▸ Texto:
O que acontece no seu corpo quando você toma uma taça de vinho tinto ao dia
Cristina Almeida
Colaboração para VivaBem
22/08/2023 04h00
Pode ser difícil entender por que uma hora os cientistas dão um "joinha" para determinados alimentos e, tempos depois, apontam o polegar para baixo para sinalizar que ele não faz tão bem como se pensava. Um bom exemplo desse tipo de contradição é o consumo de álcool.
Enquanto a OMS declara que não existe dose segura para bebidas alcoólicas, um padrão alimentar reconhecido como patrimônio da humanidade —a dieta mediterrânea— integra o vinho tinto na lista de ingredientes benéficos para a saúde. Como assim?
Para não se perder na lógica das evidências científicas, saiba que, embora cada alimento possua suas características nutricionais, o papel dele deve ser compreendido dentro de um contexto que considera dieta e estilo de vida. É a partir da interação desses fatores que seus efeitos no organismo serão observados.

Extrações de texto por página
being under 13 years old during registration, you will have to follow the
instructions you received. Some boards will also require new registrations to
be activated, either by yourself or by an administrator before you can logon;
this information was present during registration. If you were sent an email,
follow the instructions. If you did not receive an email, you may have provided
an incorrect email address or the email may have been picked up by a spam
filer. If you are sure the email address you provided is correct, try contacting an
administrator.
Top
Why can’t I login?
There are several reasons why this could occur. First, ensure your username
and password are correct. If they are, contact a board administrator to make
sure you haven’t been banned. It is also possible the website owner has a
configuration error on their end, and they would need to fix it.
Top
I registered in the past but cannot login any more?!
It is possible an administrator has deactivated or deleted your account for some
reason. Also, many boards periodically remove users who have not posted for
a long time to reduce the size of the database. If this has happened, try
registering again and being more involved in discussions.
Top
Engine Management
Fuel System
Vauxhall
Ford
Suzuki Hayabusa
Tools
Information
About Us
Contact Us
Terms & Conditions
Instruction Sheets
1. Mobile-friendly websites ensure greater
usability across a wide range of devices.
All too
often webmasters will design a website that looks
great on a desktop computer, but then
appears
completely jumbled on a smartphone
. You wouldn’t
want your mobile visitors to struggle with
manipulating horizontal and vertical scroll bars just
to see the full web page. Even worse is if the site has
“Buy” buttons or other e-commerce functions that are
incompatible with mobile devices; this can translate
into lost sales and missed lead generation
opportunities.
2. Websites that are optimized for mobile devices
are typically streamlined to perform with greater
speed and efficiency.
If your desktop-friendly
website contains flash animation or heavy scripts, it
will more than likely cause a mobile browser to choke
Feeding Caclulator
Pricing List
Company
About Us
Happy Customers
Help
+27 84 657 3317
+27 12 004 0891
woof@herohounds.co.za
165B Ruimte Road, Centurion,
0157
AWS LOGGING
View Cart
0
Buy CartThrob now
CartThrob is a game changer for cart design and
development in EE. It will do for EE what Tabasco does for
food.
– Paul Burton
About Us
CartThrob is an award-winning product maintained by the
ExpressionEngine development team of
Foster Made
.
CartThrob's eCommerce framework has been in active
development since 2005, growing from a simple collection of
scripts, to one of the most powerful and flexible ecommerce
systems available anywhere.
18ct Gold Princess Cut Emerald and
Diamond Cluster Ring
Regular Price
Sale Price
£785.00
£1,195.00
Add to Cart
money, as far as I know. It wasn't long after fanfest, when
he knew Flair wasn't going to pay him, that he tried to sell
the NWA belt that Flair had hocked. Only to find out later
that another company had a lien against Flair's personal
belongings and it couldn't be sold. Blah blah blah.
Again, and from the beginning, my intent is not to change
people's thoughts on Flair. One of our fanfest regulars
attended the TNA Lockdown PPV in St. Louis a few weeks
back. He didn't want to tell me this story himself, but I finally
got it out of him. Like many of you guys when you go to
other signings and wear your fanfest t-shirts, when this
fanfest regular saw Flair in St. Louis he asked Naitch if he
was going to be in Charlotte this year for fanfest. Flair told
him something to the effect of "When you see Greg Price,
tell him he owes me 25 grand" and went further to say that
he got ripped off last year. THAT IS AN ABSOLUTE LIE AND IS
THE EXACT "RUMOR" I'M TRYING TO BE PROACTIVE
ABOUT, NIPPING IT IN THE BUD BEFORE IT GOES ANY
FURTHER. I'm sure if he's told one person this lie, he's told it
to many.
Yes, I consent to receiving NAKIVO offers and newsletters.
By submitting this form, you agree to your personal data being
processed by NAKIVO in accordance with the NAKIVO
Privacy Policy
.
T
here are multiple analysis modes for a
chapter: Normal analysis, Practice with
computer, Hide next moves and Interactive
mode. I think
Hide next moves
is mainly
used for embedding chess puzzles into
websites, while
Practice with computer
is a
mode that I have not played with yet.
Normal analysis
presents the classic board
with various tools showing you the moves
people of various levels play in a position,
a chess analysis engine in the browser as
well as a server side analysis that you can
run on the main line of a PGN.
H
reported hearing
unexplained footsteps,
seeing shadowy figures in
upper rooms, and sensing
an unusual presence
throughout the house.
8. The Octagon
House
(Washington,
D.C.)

▸ Sobre a tarefa: Por favor, transcreva do texto o trecho entre "Para não se" e "organismo serão observados.", inclusive.

▸ Resposta da tarefa:
Para não se perder na lógica das evidências científicas, saiba que, embora cada alimento possua suas características nutricionais, o papel dele deve ser compreendido dentro de um contexto que considera dieta e estilo de vida. É a partir da interação desses fatores que seus efeitos no organismo serão observados.